■ Parts of the exercise
(a) Name each move the Q-learning thread lists as available to the agent in the simple matrix game.
(b) In the dataset rows, copy out the part that opens with the line containing "Rendered at 1500 by 1125 pixels." and closes with the line containing "For every layout", keeping both of those lines.

■ Text
Neural network architecture for q learning

Question

Question: What is the correct approach to getting the right architecture and hyperparameters for getting an appropriate neural network for a simple grid game? And how can it be scaled to make it work in a version of the game with a larger grid?

Context: Most tutorials and papers written about using neural networks in Q learning make use of convolutional neural networks to be able to handle the screen inputs from different games. But I am experimenting with a far simpler game with raw data:

Simple Matrix Game in which the possible moves for the agent are: up, down, right, left.

The notebook with the complete code can be found here: http://151.80.61.13/ql.html

All of the tested neural networks didn't achieve better than doing random moves. The reward went up to an average of 8.5 (out of 30 points) after ~1000 episodes and then started decreasing. Mostly eventually just spamming the same action for every move.

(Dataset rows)
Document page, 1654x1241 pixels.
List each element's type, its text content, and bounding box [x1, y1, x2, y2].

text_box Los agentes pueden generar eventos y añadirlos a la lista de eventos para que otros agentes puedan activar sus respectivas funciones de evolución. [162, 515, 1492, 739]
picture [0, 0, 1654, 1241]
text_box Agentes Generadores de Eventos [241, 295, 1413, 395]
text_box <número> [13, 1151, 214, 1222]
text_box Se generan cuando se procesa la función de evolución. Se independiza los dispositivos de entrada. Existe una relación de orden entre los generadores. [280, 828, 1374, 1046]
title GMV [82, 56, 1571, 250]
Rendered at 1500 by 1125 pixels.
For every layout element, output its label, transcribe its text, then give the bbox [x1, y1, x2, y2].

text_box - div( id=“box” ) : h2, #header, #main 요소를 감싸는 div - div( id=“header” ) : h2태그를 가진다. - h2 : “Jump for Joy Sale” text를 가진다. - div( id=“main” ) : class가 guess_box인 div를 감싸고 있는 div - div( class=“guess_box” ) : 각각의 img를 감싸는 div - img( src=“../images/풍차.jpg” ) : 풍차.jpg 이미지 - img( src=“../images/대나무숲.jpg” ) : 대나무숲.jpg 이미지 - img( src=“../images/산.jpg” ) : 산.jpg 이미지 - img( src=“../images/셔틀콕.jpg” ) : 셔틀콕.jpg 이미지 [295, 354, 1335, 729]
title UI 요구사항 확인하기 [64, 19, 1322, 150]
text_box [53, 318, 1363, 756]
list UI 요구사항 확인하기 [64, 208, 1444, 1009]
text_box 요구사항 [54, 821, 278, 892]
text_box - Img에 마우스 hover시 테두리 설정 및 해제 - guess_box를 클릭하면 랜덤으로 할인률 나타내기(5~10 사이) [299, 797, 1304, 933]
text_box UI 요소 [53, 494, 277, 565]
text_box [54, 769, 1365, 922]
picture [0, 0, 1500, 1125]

■ Responses in order
(a) up, down, right, left

(b)
Rendered at 1500 by 1125 pixels.
For every layout element, output its label, transcribe its text, then give the bbox [x1, y1, x2, y2].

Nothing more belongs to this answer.